It’s official. According to Julia Gillard, from now until election day, we will see the “real Julia”. It’s true Labor’s campaign managers have sanitised the Prime Minister to such an extent over the past month that she has sounded like an automaton rather than the vibrant politician who succeeded Kevin Rudd. It’s also true Labor’s campaign has been undermined by internal leaks directed at Gillard.

But this is only part of the story. Tony Abbott has presented himself as a strong leader of the Liberal Party and a formidable campaigner. Not everyone in the ALP underestimated Abbott. Graham Richardson, for example, warned his colleagues that Abbott would unite the Coalition’s base in a way that neither Brendan Nelson nor Malcolm Turnbull were able to do.

However, many Labor politicians, staffers and advisers did misjudge the Opposition Leader. So did quite a few journalists and academics, who projected their dislike of Abbott’s social conservatism onto the electorate at large.

Take, for example, Bruce Hawker, the chairman of the pro-Labor lobby group Hawker Britton. Abbott became Opposition Leader on December 1. Since then Hawker has used his regular appearances on ABC TV and radio and Sky News to dismiss Abbott as a man completely out of touch with the electorate at large and women in particular. Hawker became so convinced of Abbott’s unelectability that he failed to study the field evidence. In June he received two soft interviews on the Channel Ten Meet the Press program. On June 6, Hawker said Abbott’s policies provided “a very powerful message for Labor”. He declared Rudd would use Abbott to lead Labor to victory in the election.

Rudd’s colleagues clearly did not agree. He was replaced by Gillard on June 24. The following Sunday, Hawker appeared again. It was a case of same tune, different drum. This time, Hawker depicted the Labor leadership change as “a significant circuit breaker” and declared Gillard would soon set her own agenda. Missing from this analysis was any recognition that Abbott’s strong performance as Opposition Leader had put pressure on Rudd and might do likewise with his replacement.

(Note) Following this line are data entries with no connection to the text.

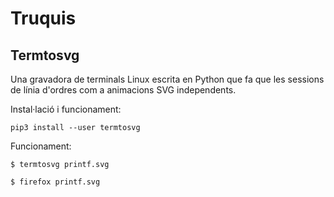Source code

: <!-- TITLE: Truquis -->
<!-- SUBTITLE: A quick summary of Truquis -->

# Truquis

## Termtosvg

Una gravadora de terminals Linux escrita en Python que fa que les sessions de línia d'ordres com a animacions SVG independents.

Instal·lació i funcionament:

`pip3 install --user termtosvg`

Funcionament:

`$ termtosvg printf.svg`

`$ firefox printf.svg`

It was much the same in parts of university land. Within a week of becoming Liberal Party leader, Abbott faced byelections in the Sydney seat of Bradfield and the Melbourne seat of Higgins. Robert Manne wrote in The Australian on the eve of the byelections that the Liberal Party had “imploded” and foretold “the destruction of the Liberal Party”. On the morning of the polls, Judith Brett wrote that Abbott’s accession to the leadership meant the “Liberals risk becoming a down-market protest party of angry old men and the outer suburbs”. Neither prediction survived the weekend.

Yet the prophecies have continued. Just over a week ago the social researcher Hugh Mackay virtually declared the election over, claiming the result is “essentially a formality: an opportunity for the electorate to ratify the recent change of prime minister”. Maybe. But this is certainly not the message of the recent findings by Nielsen and Newspoll. Moreover,

Gillard has not changed tactics because she shares Mackay’s view that Abbott does not even provide a contest.

The view that Abbott is unelectable reflects the mindset of the secular inner-city intelligentsia and finds expression among some journalists. There is a pervading view Australians, particularly women, will not vote for a party led by a social conservative who declares himself to be an imperfect Catholic. This was very much the theme of Liz Jackson’s Four Corners profile of Abbott in March. Even Manne acknowledged this was “the left-wing version” of the Opposition Leader. So far ABC TV has not aired a similar program on Gillard, where she is subject to cross-examination about her words and deeds of some three decades ago.

It would be foolish to predict the election outcome. But the evidence suggests Abbott has a certain appeal among lower-socio-economic groups in the outer suburbs and regional centres where life is quite tough and long-term and youth unemployment disturbingly high. Outside the inner city, Abbott’s social conservatism is not a reason for sneering – since most Australians are conservatively inclined.

It makes sense for Gillard to be Gillard. Yet this necessarily has come about because Abbott insisted on being Abbott, irrespective of those who dismissed him as a fanatical “Captain Catholic”. As a Howard

government minister, Abbott did not seek to change the abortion laws and he was not the driver of the Work Choices legislation. He is a pragmatic politician with certain convictions. Which is why Labor is concerned about losing office on August 21.